According to her campaign filings, which were released on Thursday, Omar funneled an additional $1.1 million to E Street Group, which is owned by husband Tim Mynett. That brings her total payments to the firm to $2.7 million for the current election cycle, the Washington Free Beacon reported, citing current campaign expenditure data.
Those payments to Mynett’s political consulting firm amount to nearly 70 percent of the $1.6 million Omar’s campaign paid out between July 23 and Sept. 30.
The disbursements have reportedly gone to cover ads, consulting, travel, and production expenses.
Omar has been steadily feeding her husband’s consultancy firm with campaign contribution funds all summer. By late July, her campaign had paid $1.7 million into E Street Group since August 2018.
The self-rewarding payouts likely helped fuel an August 2019 Federal Election Commission complaint that at least some funds previously disbursed were improperly used for travel.
On April 1, for instance, the Omar campaign began paying E Street Group for “travel expenses.” But days later, on April 7, Mynett confessed to his now-ex-wife that he was “romantically involved with and in love with” Omar, according to a divorce filing by Dr. Beth Jordan Mynett, the Daily Caller reported.
In her filing, Beth Mynett said that her then-husband’s “more recent travel and long work hours now appear to be more related to his affair with Rep. Omar than with his actual work commitments.”
According to FEC records, the Omar campaign paid out $21,547 to cover E Street Group travel expenses across eight payments dating from April to June.
The timing of the travel and the announcement of the Omar-Mynett affair raised campaign finance suspicions, according to an FEC complaint filed by the National Legal and Policy Center.
“If Ilhan for Congress reimbursed Mynett’s LLC for travel so that Rep. Omar would have the benefit of Mynett’s romantic companionship, the expenditures must be considered personal in nature,” the complaint said.
The legal group said that use of campaign funds for personal travel are prohibited unless the candidate reimburses the campaign with their own personal funds.
“Rep.

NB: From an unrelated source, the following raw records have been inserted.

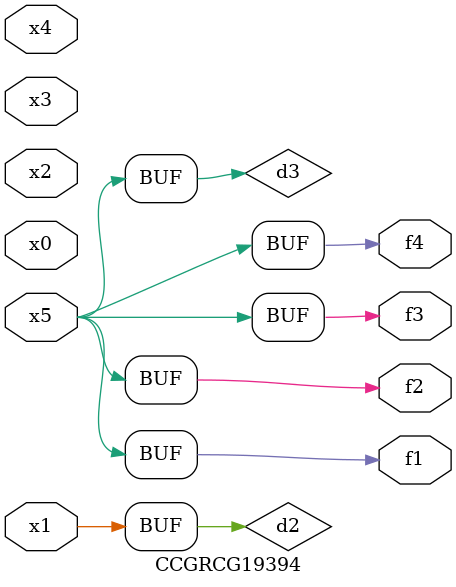
<source format=v>
module CCGRCG19394(
	input x0, x1, x2, x3, x4, x5,
	output f1, f2, f3, f4
);

	wire d1, d2, d3;

	not (d1, x5);
	or (d2, x1);
	xnor (d3, d1);
	assign f1 = d3;
	assign f2 = d3;
	assign f3 = d3;
	assign f4 = d3;
endmodule

</source>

Omar’s filings do not reveal subsequent reimbursements for Mynett’s travel,” the filing said.
The two had been pictured together at various events around the time the affair became public.
Omar is also facing a House ethics complaint regarding rules in relation to a financial advance she received for her memoir for her failure to initially list details of her book deal on required disclosure forms for lawmakers.
House members are not allowed to receive book advances but are permitted to earn royalties based on sales.
In a separate report from Sept. 30, the Free Beacon noted that published reports stated Omar’s book deal was valued at between $100,000 and $250,000. However, she made no mention of the deal on a 2018 and 2019 financial disclosure reports.
The alleged failure to disclose formed the basis of a complaint filed with the House Ethics Committee by the Foundation for Accountability and Civil Trust, which stated, “Federal law requires a member’s financial statement provide a ‘full and complete statement’ of their financial picture, and omitting a significant financial benefit would be a violation of federal law.”